Rolling Back Clinton

  • One morning at the nub end of Bill Clinton's presidency, Clinton chief of staff John Podesta walked into a senior staff meeting in the Roosevelt Room waving a copy of USA Today. Holding the paper aloft, Podesta read the headline out loud, "Clinton actions annoy Bush." The article detailed the new rules and Executive Orders the outgoing President was issuing in his final days, actions aimed in equal measure at locking in Clinton's legacy (in areas like environmental protection) and bedeviling his successor. "What's Bush so annoyed about?" Podesta asked with a devilish smile. "He's got four years to try to undo all the stuff we've done."

    As he stood on the Capitol steps on Saturday, George W. Bush was already at work doing just that. Simply by taking the oath of office, he believes, he performed his first symbolic act in the rollback of Clintonism. At nearly every campaign stop for 18 months, Bush promised that when he raised his hand and swore on the Bible, he would be restoring "honor and dignity" to a sullied White House. The tune in Washington will now come from the B side of the baby boom--the kids who never dreamed of turning on, tuning in or dropping out. Clinton and his staff were hardly hippies, but the Bushies regard them as such. "There will be no blue jeans in the Oval Office," sniffs a Bush aide, referring to the relaxed dress code that sometimes gave Clinton's West Wing a dorm-room feel.

    It's easy to require neckties, harder to roll back policies. Clinton's high approval rating and Bush's loss of the popular vote make drastic ideological shifts nearly impossible. And so Bush started small on Saturday, using his Executive power for the first time to establish a national day of prayer and tinker with ethics rules governing the behavior of White House employees. His first 180 days of policymaking will feature a plan to roll back some Clinton tax increases, but Bush wants to spend more time and energy defining his own agenda--reforming schools, reorganizing the military and funding faith-based charities--than undoing the recent past.

    He will be under constant pressure to do more. The Bush suggestion box is bursting with helpful hints from supporters who want W. to hack away at Clinton initiatives on everything from restricting diesel-truck emissions to costly ergonomic workplace rules. Miners have asked Bush to halt Clinton's aggressive use of an 1872 mining law that the industry says makes it too easy to block development. Business groups want to overturn a rule that bars companies from federal contracts if they have been accused of violating a federal law. Microsoft hopes that Bush's body language from the campaign means his Justice Department will drop, or at least tone down, the government's case against the software giant. Tobacco companies are counting on Bush to give up the 1999 federal racketeering suit against them. And in his final month as President, Clinton provided a raft of additional targets, including measures announced just last week to protect more than 1 million acres of federal land, such as the Upper Missouri River Breaks in Montana and a portion of Arizona's Sonoran Desert. Property-rights advocates and Western Republican Governors howl that these vast protected spaces--what one Bush adviser calls "land grabs"--hurt local logging companies and property owners.

    On Saturday, Bush chief of staff Andrew Card sent a memo to all agencies ordering them to halt the actual printing of new regulations, enacting the same ad hoc moratorium that Presidents Reagan and Clinton used to prevent their predecessors' last-minute work from taking effect. Among Bush's targets: new environmental restrictions on runoff from animal-feeding operations and guidelines for managed-care programs under Medicare.

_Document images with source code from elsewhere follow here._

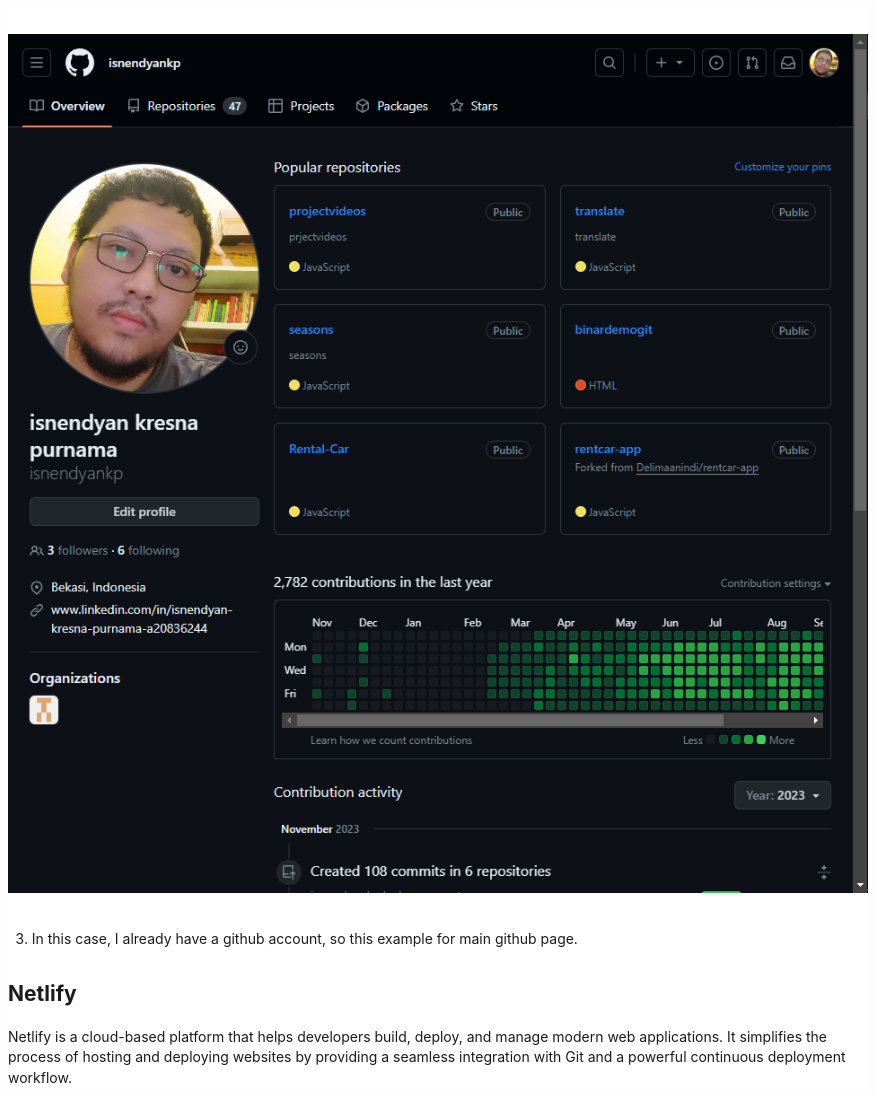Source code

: <img style="padding-bottom: 2%; padding-top: 3%;" width="100%" src="Deployment Prosess\Github 3.png" alt="Register github">

3.  In this case, I already have a github account, so this example for main github page.



## Netlify

Netlify is a cloud-based platform that helps developers build, deploy, and manage modern web applications. It simplifies the process of hosting and deploying websites by providing a seamless integration with Git and a powerful continuous deployment workflow.
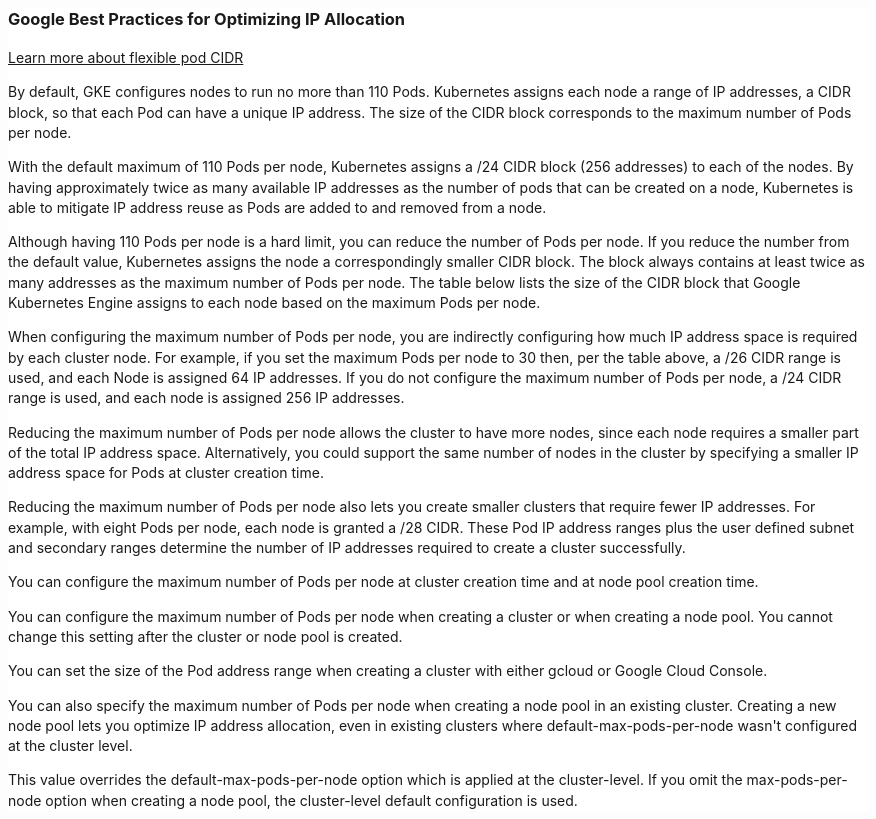 ### Google Best Practices for Optimizing IP Allocation

[Learn more about flexible pod CIDR](https://cloud.google.com/kubernetes-engine/docs/how-to/flexible-pod-cidr)

By default, GKE configures nodes to run no more than 110 Pods. Kubernetes assigns each node a range of IP addresses, a CIDR block, so that each Pod can have a unique IP address. The size of the CIDR block corresponds to the maximum number of Pods per node.

With the default maximum of 110 Pods per node, Kubernetes assigns a /24 CIDR block (256 addresses) to each of the nodes. By having approximately twice as many available IP addresses as the number of pods that can be created on a node, Kubernetes is able to mitigate IP address reuse as Pods are added to and removed from a node.

Although having 110 Pods per node is a hard limit, you can reduce the number of Pods per node. If you reduce the number from the default value, Kubernetes assigns the node a correspondingly smaller CIDR block. The block always contains at least twice as many addresses as the maximum number of Pods per node. The table below lists the size of the CIDR block that Google Kubernetes Engine assigns to each node based on the maximum Pods per node.

When configuring the maximum number of Pods per node, you are indirectly configuring how much IP address space is required by each cluster node. For example, if you set the maximum Pods per node to 30 then, per the table above, a /26 CIDR range is used, and each Node is assigned 64 IP addresses. If you do not configure the maximum number of Pods per node, a /24 CIDR range is used, and each node is assigned 256 IP addresses.

Reducing the maximum number of Pods per node allows the cluster to have more nodes, since each node requires a smaller part of the total IP address space. Alternatively, you could support the same number of nodes in the cluster by specifying a smaller IP address space for Pods at cluster creation time.

Reducing the maximum number of Pods per node also lets you create smaller clusters that require fewer IP addresses. For example, with eight Pods per node, each node is granted a /28 CIDR. These Pod IP address ranges plus the user defined subnet and secondary ranges determine the number of IP addresses required to create a cluster successfully.

You can configure the maximum number of Pods per node at cluster creation time and at node pool creation time.

You can configure the maximum number of Pods per node when creating a cluster or when creating a node pool. You cannot change this setting after the cluster or node pool is created.

You can set the size of the Pod address range when creating a cluster with either gcloud or Google Cloud Console.

You can also specify the maximum number of Pods per node when creating a node pool in an existing cluster. Creating a new node pool lets you optimize IP address allocation, even in existing clusters where default-max-pods-per-node wasn't configured at the cluster level.

This value overrides the default-max-pods-per-node option which is applied at the cluster-level. If you omit the max-pods-per-node option when creating a node pool, the cluster-level default configuration is used.
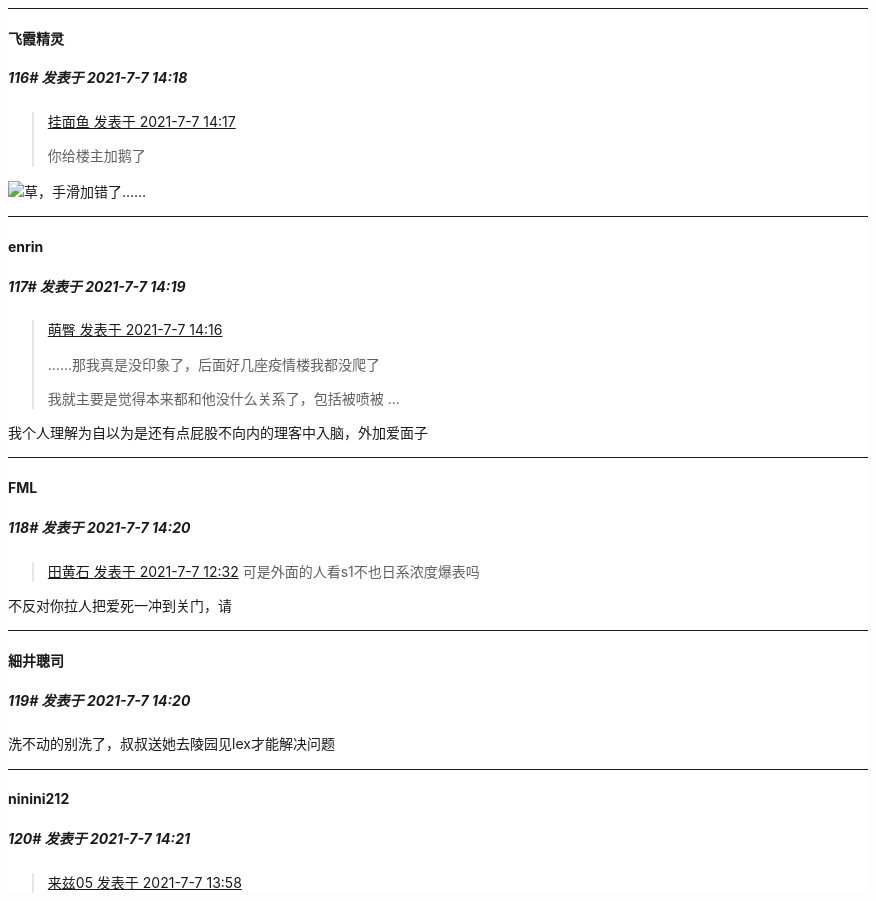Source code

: 
*****

####  飞霞精灵  
##### 116#       发表于 2021-7-7 14:18


<blockquote><a href="httphttps://bbs.saraba1st.com/2b/forum.php?mod=redirect&amp;goto=findpost&amp;pid=51871960&amp;ptid=2014133" target="_blank">挂面鱼 发表于 2021-7-7 14:17</a>

你给楼主加鹅了</blockquote>
<img src="https://static.saraba1st.com/image/smiley/face2017/068.png" referrerpolicy="no-referrer">草，手滑加错了……


*****

####  enrin  
##### 117#       发表于 2021-7-7 14:19


<blockquote><a href="httphttps://bbs.saraba1st.com/2b/forum.php?mod=redirect&amp;goto=findpost&amp;pid=51871945&amp;ptid=2014133" target="_blank">萌臀 发表于 2021-7-7 14:16</a>

……那我真是没印象了，后面好几座疫情楼我都没爬了


我就主要是觉得本来都和他没什么关系了，包括被喷被 ...</blockquote>
我个人理解为自以为是还有点屁股不向内的理客中入脑，外加爱面子


*****

####  FML  
##### 118#       发表于 2021-7-7 14:20


<blockquote><a href="httphttps://bbs.saraba1st.com/2b/forum.php?mod=redirect&amp;goto=findpost&amp;pid=51870637&amp;ptid=2014133" target="_blank">田黄石 发表于 2021-7-7 12:32</a>
 可是外面的人看s1不也日系浓度爆表吗</blockquote>
不反对你拉人把爱死一冲到关门，请


*****

####  細井聰司  
##### 119#       发表于 2021-7-7 14:20


洗不动的别洗了，叔叔送她去陵园见lex才能解决问题


*****

####  ninini212  
##### 120#       发表于 2021-7-7 14:21


<blockquote><a href="httphttps://bbs.saraba1st.com/2b/forum.php?mod=redirect&amp;goto=findpost&amp;pid=51871720&amp;ptid=2014133" target="_blank">来兹05 发表于 2021-7-7 13:58</a>
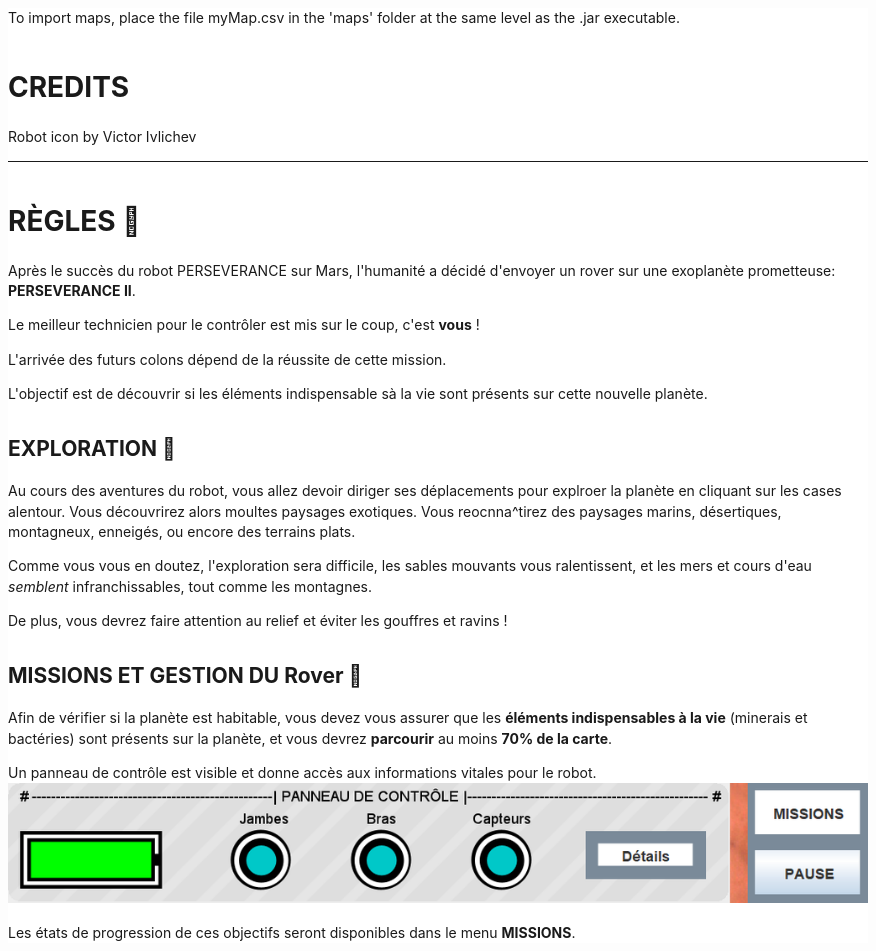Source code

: To import maps, place the file myMap.csv in the 'maps' folder at the same level as the .jar executable.

# CREDITS
Robot icon by Victor Ivlichev

-----------------------

# RÈGLES 📖 
Après le succès du robot PERSEVERANCE sur Mars,
l'humanité a décidé d'envoyer un rover sur une exoplanète prometteuse: **PERSEVERANCE II**.

Le meilleur technicien pour le contrôler est mis sur le coup, c'est **vous** !

L'arrivée des futurs colons dépend de la réussite de cette mission.


L'objectif est de découvrir si les éléments indispensable sà la vie sont présents sur cette nouvelle planète.

## EXPLORATION 🧭

Au cours des aventures du robot, vous allez devoir diriger ses déplacements pour explroer la planète en cliquant sur les cases alentour. Vous découvrirez alors moultes paysages exotiques. Vous reocnna^tirez des paysages marins, désertiques, montagneux, enneigés, ou encore des terrains plats.


Comme vous vous en doutez, l'exploration sera difficile, les sables mouvants vous ralentissent, et les mers et cours d'eau _semblent_ infranchissables, tout comme les montagnes.

De plus, vous devrez faire attention au relief et éviter les gouffres et ravins !

## MISSIONS ET GESTION DU **Rover** 🤖
Afin de vérifier si la planète est habitable, vous devez vous assurer que les __éléments indispensables à la vie__ (minerais et bactéries) sont présents sur la planète, et vous devrez __parcourir__ au moins __70% de la carte__.

Un panneau de contrôle est visible et donne accès aux informations vitales pour le robot.
![CONTROL PANEL](doc/control_panel.png "Control Panel")

Les états de progression de ces objectifs seront disponibles dans le menu **MISSIONS**.
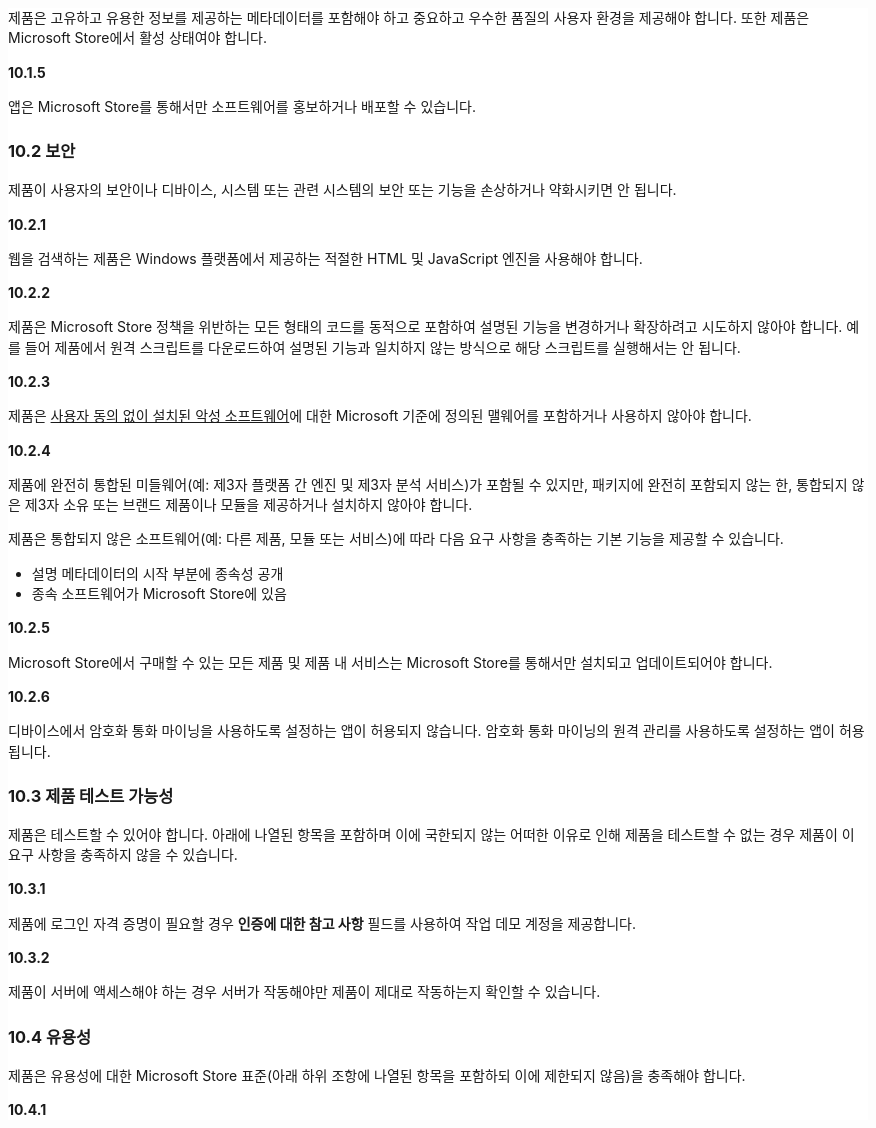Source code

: 제품은 고유하고 유용한 정보를 제공하는 메타데이터를 포함해야 하고 중요하고 우수한 품질의 사용자 환경을 제공해야 합니다. 또한 제품은 Microsoft Store에서 활성 상태여야 합니다. 

**10.1.5**

앱은 Microsoft Store를 통해서만 소프트웨어를 홍보하거나 배포할 수 있습니다.

### <a name="102-security"></a>10.2 보안

제품이 사용자의 보안이나 디바이스, 시스템 또는 관련 시스템의 보안 또는 기능을 손상하거나 약화시키면 안 됩니다.

**10.2.1**

웹을 검색하는 제품은 Windows 플랫폼에서 제공하는 적절한 HTML 및 JavaScript 엔진을 사용해야 합니다.

**10.2.2**

제품은 Microsoft Store 정책을 위반하는 모든 형태의 코드를 동적으로 포함하여 설명된 기능을 변경하거나 확장하려고 시도하지 않아야 합니다. 예를 들어 제품에서 원격 스크립트를 다운로드하여 설명된 기능과 일치하지 않는 방식으로 해당 스크립트를 실행해서는 안 됩니다.

**10.2.3**

제품은 [사용자 동의 없이 설치된 악성 소프트웨어](/windows/security/threat-protection/intelligence/criteria)에 대한 Microsoft 기준에 정의된 맬웨어를 포함하거나 사용하지 않아야 합니다.

**10.2.4**

제품에 완전히 통합된 미들웨어(예: 제3자 플랫폼 간 엔진 및 제3자 분석 서비스)가 포함될 수 있지만, 패키지에 완전히 포함되지 않는 한, 통합되지 않은 제3자 소유 또는 브랜드 제품이나 모듈을 제공하거나 설치하지 않아야 합니다.

제품은 통합되지 않은 소프트웨어(예: 다른 제품, 모듈 또는 서비스)에 따라 다음 요구 사항을 충족하는 기본 기능을 제공할 수 있습니다.
- 설명 메타데이터의 시작 부분에 종속성 공개
- 종속 소프트웨어가 Microsoft Store에 있음

**10.2.5**

Microsoft Store에서 구매할 수 있는 모든 제품 및 제품 내 서비스는 Microsoft Store를 통해서만 설치되고 업데이트되어야 합니다.

**10.2.6**

디바이스에서 암호화 통화 마이닝을 사용하도록 설정하는 앱이 허용되지 않습니다. 암호화 통화 마이닝의 원격 관리를 사용하도록 설정하는 앱이 허용됩니다.

### <a name="103-product-is-testable"></a>10.3 제품 테스트 가능성

제품은 테스트할 수 있어야 합니다. 아래에 나열된 항목을 포함하며 이에 국한되지 않는 어떠한 이유로 인해 제품을 테스트할 수 없는 경우 제품이 이 요구 사항을 충족하지 않을 수 있습니다.

**10.3.1**

제품에 로그인 자격 증명이 필요할 경우 **인증에 대한 참고 사항** 필드를 사용하여 작업 데모 계정을 제공합니다.

**10.3.2**

제품이 서버에 액세스해야 하는 경우 서버가 작동해야만 제품이 제대로 작동하는지 확인할 수 있습니다.


### <a name="104-usability"></a>10.4 유용성

제품은 유용성에 대한 Microsoft Store 표준(아래 하위 조항에 나열된 항목을 포함하되 이에 제한되지 않음)을 충족해야 합니다.

**10.4.1**
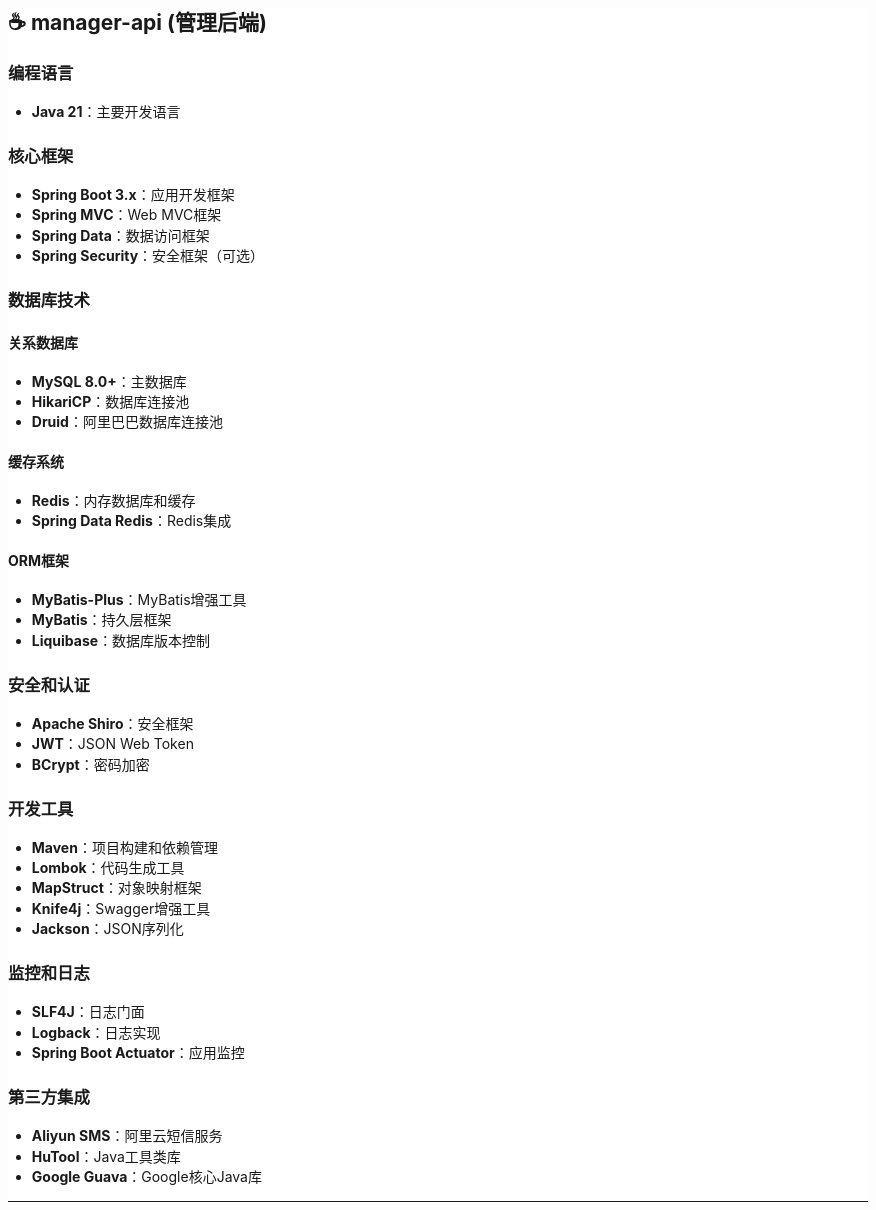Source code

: 
## ☕ manager-api (管理后端)

### 编程语言
- **Java 21**：主要开发语言

### 核心框架
- **Spring Boot 3.x**：应用开发框架
- **Spring MVC**：Web MVC框架
- **Spring Data**：数据访问框架
- **Spring Security**：安全框架（可选）

### 数据库技术
#### 关系数据库
- **MySQL 8.0+**：主数据库
- **HikariCP**：数据库连接池
- **Druid**：阿里巴巴数据库连接池

#### 缓存系统
- **Redis**：内存数据库和缓存
- **Spring Data Redis**：Redis集成

#### ORM框架
- **MyBatis-Plus**：MyBatis增强工具
- **MyBatis**：持久层框架
- **Liquibase**：数据库版本控制

### 安全和认证
- **Apache Shiro**：安全框架
- **JWT**：JSON Web Token
- **BCrypt**：密码加密

### 开发工具
- **Maven**：项目构建和依赖管理
- **Lombok**：代码生成工具
- **MapStruct**：对象映射框架
- **Knife4j**：Swagger增强工具
- **Jackson**：JSON序列化

### 监控和日志
- **SLF4J**：日志门面
- **Logback**：日志实现
- **Spring Boot Actuator**：应用监控

### 第三方集成
- **Aliyun SMS**：阿里云短信服务
- **HuTool**：Java工具类库
- **Google Guava**：Google核心Java库

---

    Social conservatives hope Bush will act as quickly as Clinton did when he came to office, but with the opposite intent. Clinton signed five quick orders to expand abortion rights by, among other things, reversing a rule limiting abortion counseling at federally funded clinics and lifting a ban on abortions at military facilities. As early as next week, aides say, Bush may delight conservatives by signing an order that would withhold funding from overseas agencies that even discuss abortion with patients. Sources tell TIME that the so-called Mexico City provision, named for the city where Ronald Reagan first discussed the prohibition, was the topic of a memo last week from Secretary of State Colin Powell to the White House, outlining the options for carrying out this order. Powell, who is pro-choice, recommended no specific course of action. Bush is evaluating a Clinton order that prohibits discrimination against homosexuals in federal jobs, but conservatives doubt he will have the stomach to reverse it. He doesn't want to bring on a full-throated cultural war by taking on pro-choicers, gay-rights advocates and affirmative-action supporters all at once.

    New Presidents often use Executive action to pay off their ideological backers quickly, but some Bush aides argue that he isn't under pressure to do so because he has picked Cabinet officers who appeal to particular interest groups. Business and property-rights advocates may be temporarily satisfied knowing that Gale Norton, his pick for Interior Secretary, shares their views. And his choice of John Ashcroft for Attorney General may quell the appetite of Christian conservatives for immediate action on abortion and gay rights.